Il museo presenta una raccolta di oggetti appartenuti a ragazzi e giovani, per lo più, colpiti dalla bomba (la bomba non è esplosa a terra, è stata fatta detonare a 600 metri di altezza) investiti dall'onda d'orto e dal calore sprigionatosi. In teche sobrie abbiamo abiti carbonizzati, strappati, vetri fusi, oggetti contorti. Vengono mostrati gli effetti immediati dell'esposizione alle radiazioni, e quelli successivi. Viene mostrata la città devastata, distrutta completamente, un cumulo di macerie radioattive in cui si aggirano i superstiti disperati alla ricerca dei parenti.
Ho ammirato il coraggio e l'incoscienza di chi ha scattato queste foto, incurante di tutto.

Ci sono le storie, le storie di grandi e soprattutto di ragazzi, che ne hanno fatto le spese più di tutti.
C'è la storia del bambino piccolo di cui rimane sono il triciclo bruciato, quello della giovane studentessa di cui la madre ha trovato solo un sandalo, riconosciuto perché fatto da lei, con la stoffa del suo kimono.

E poi c'è la storia di chi è sopravvissuto, ma è morto pochi giorni dopo. E chi è sopravvissuto e ha subìto gli effetti della bomba.

Come Sadako, una bambina nata e cresciuta sana che all'età di 11 anni scopre di essere malata di leucemia. Si convince che sarebbe guarita se avesse realizzato 1000 gru di carta (la gru è il simbolo giapponese della pace). Non si sa quante riesce a farne nei 14 mesi che precedono la sua morte, si sa soltanto che costruisce gru con ogni pezzo di carta riesca a trovare all'ospedale in cui viene ricoverata.
Alla sua morte tutte le sua gru vengono sepolte con lei. Ed è la sua foto sommersa di quelli che sembrano fiori colorati a chiudere la rassegna di cose e immagini dedicate a lei.
Sono banali, certo, potete vedere Sadako da bambina a scuola, durante le gare di corsa, i suoi oggetti.

### Dati grezzi:
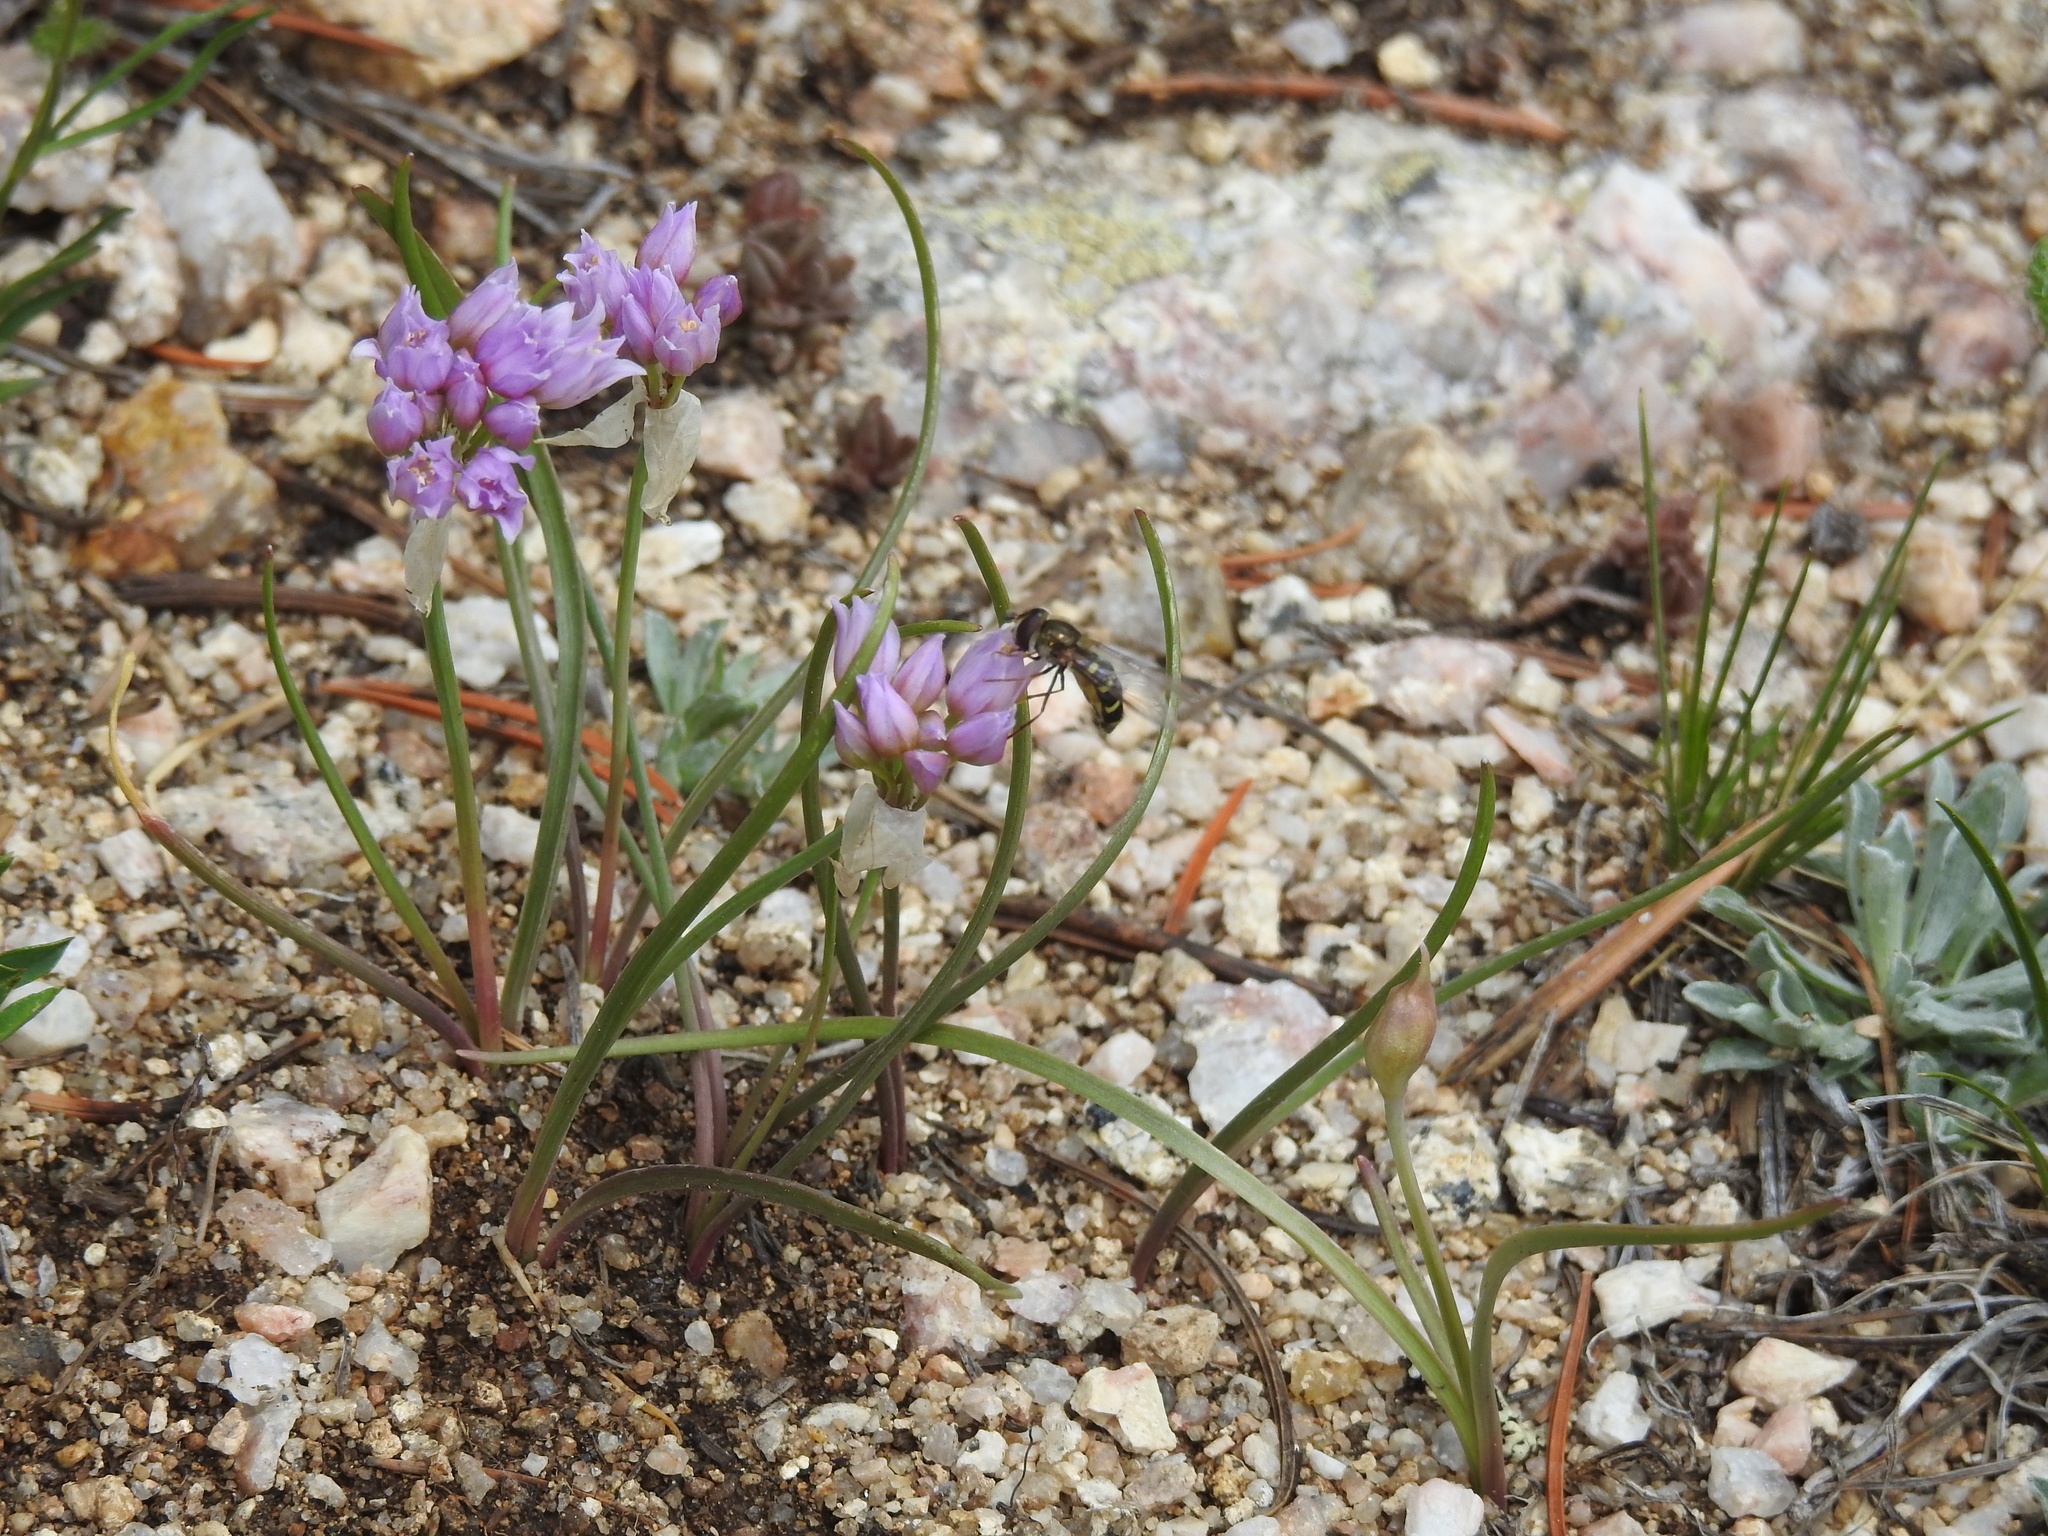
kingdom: Plantae
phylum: Tracheophyta
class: Liliopsida
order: Asparagales
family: Amaryllidaceae
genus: Allium
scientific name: Allium geyeri
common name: Geyer's onion
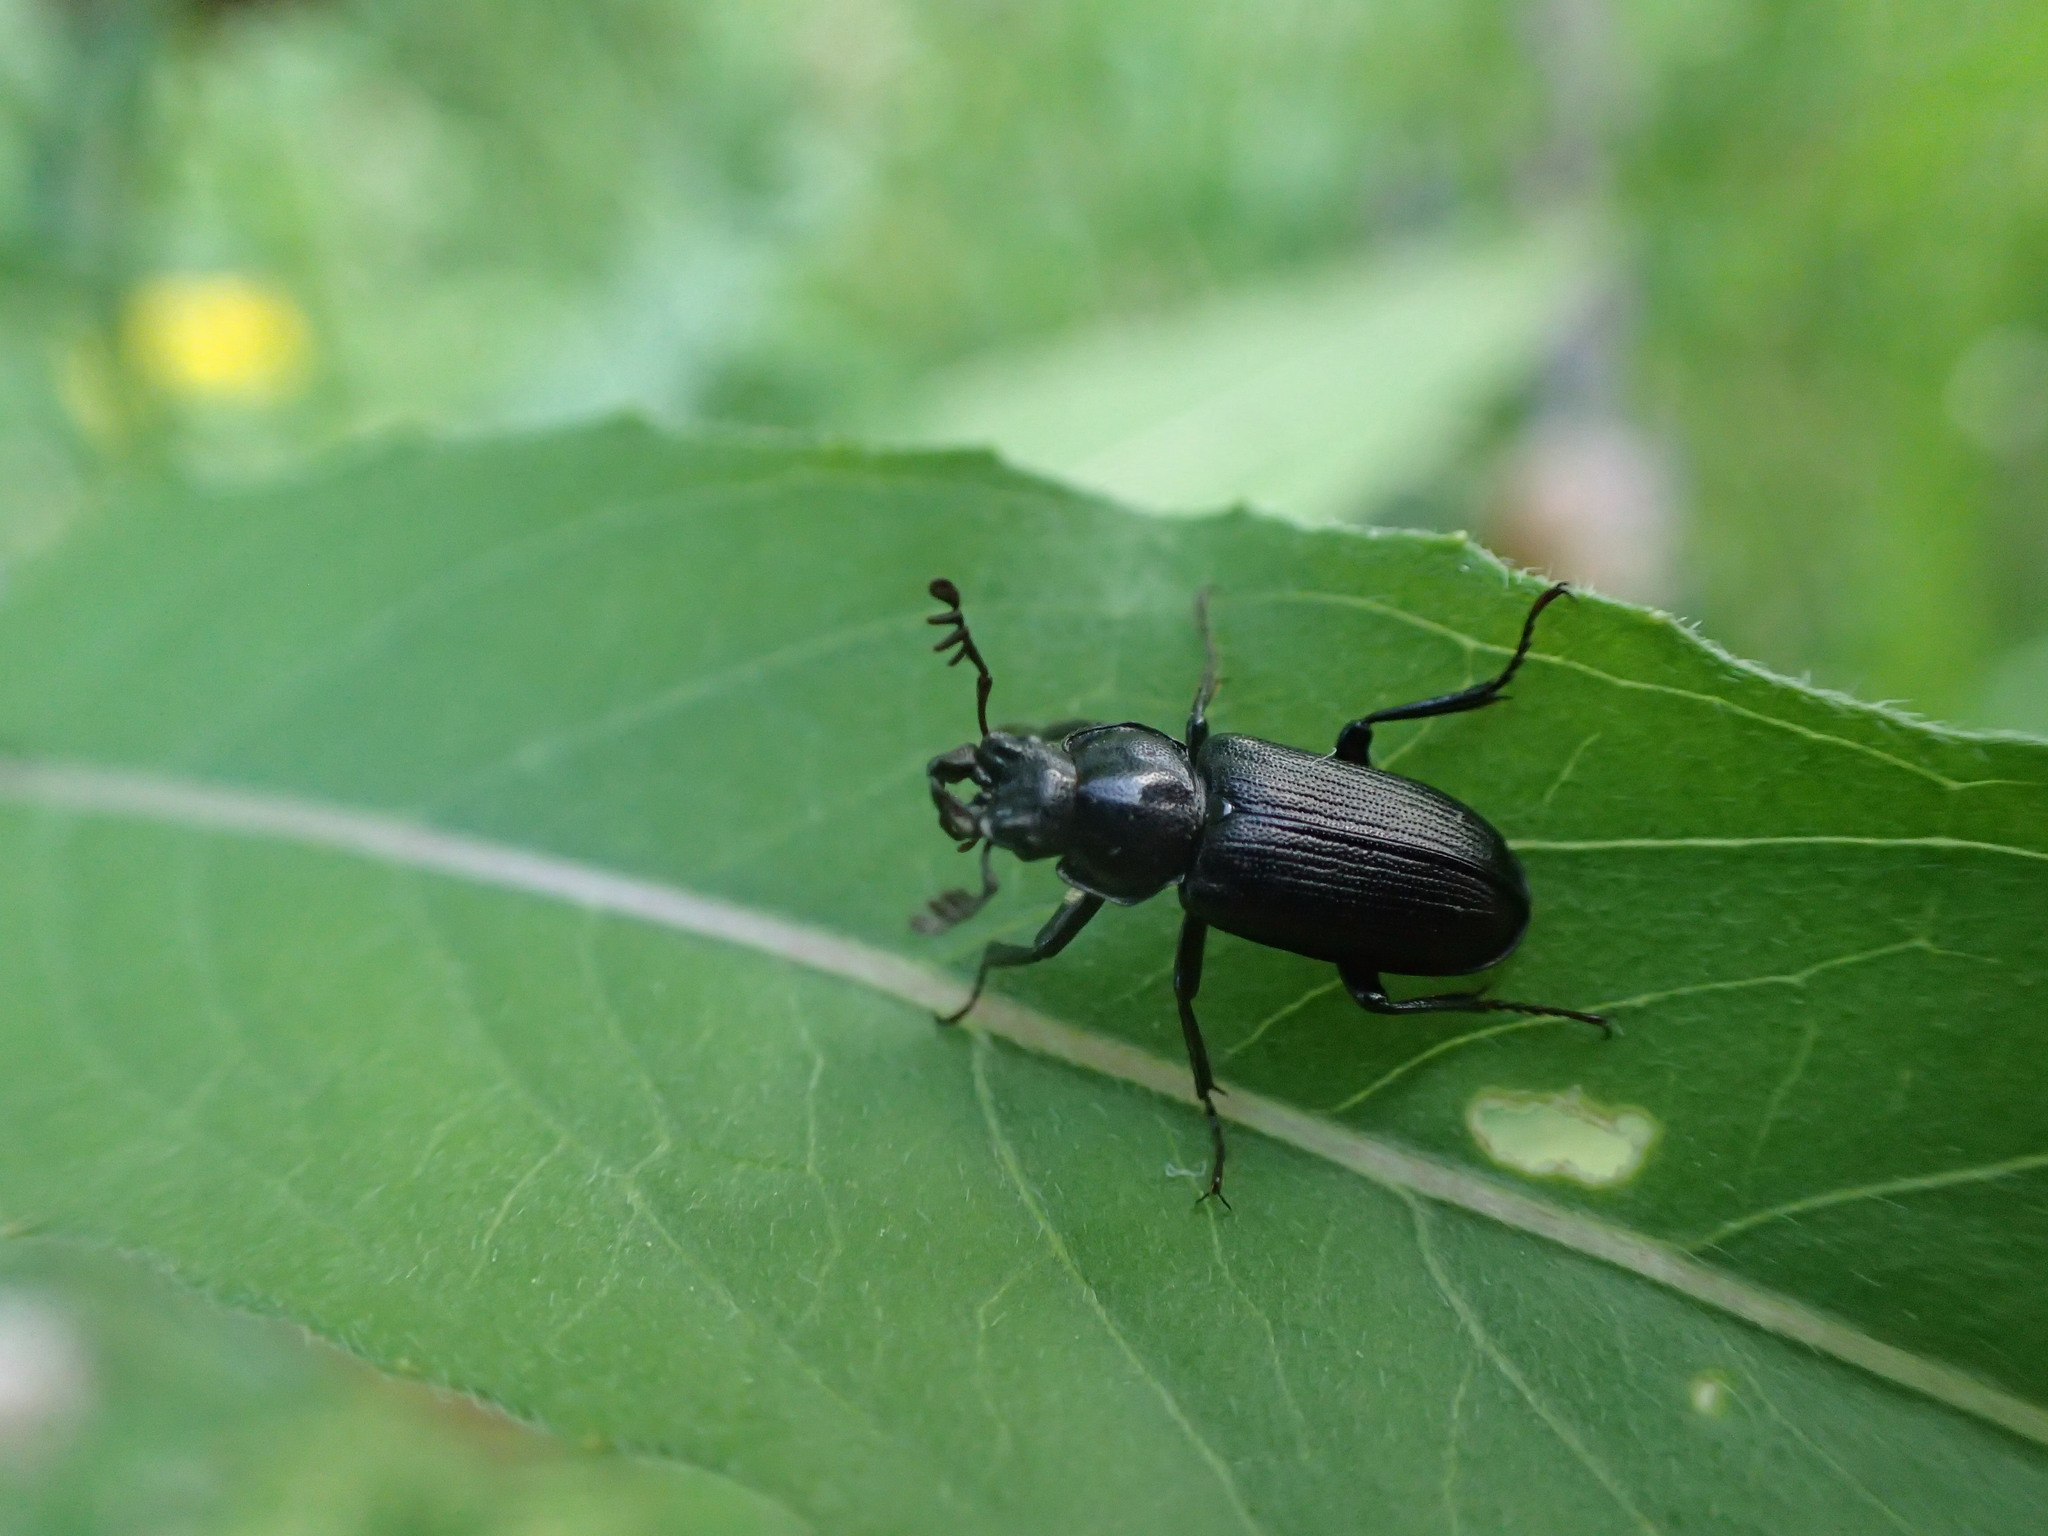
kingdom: Animalia
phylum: Arthropoda
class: Insecta
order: Coleoptera
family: Lucanidae
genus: Platycerus
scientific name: Platycerus depressus
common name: Aspen stag beetle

### Serie di esercizi:
a: Elenca tutti i numeri scritti in cifre nel testo sul museo, ognuno insieme alla parola che lo segue.
b: Riporta dal testo sul museo tutto quello che va da "C'è la storia del" fino a "cui viene ricoverata.".

### Soluzioni per esercizio:
a:
600 metri
11 anni
1000 gru
14 mesi

b:
C'è la storia del bambino piccolo di cui rimane sono il triciclo bruciato, quello della giovane studentessa di cui la madre ha trovato solo un sandalo, riconosciuto perché fatto da lei, con la stoffa del suo kimono.

E poi c'è la storia di chi è sopravvissuto, ma è morto pochi giorni dopo. E chi è sopravvissuto e ha subìto gli effetti della bomba.

Come Sadako, una bambina nata e cresciuta sana che all'età di 11 anni scopre di essere malata di leucemia. Si convince che sarebbe guarita se avesse realizzato 1000 gru di carta (la gru è il simbolo giapponese della pace). Non si sa quante riesce a farne nei 14 mesi che precedono la sua morte, si sa soltanto che costruisce gru con ogni pezzo di carta riesca a trovare all'ospedale in cui viene ricoverata.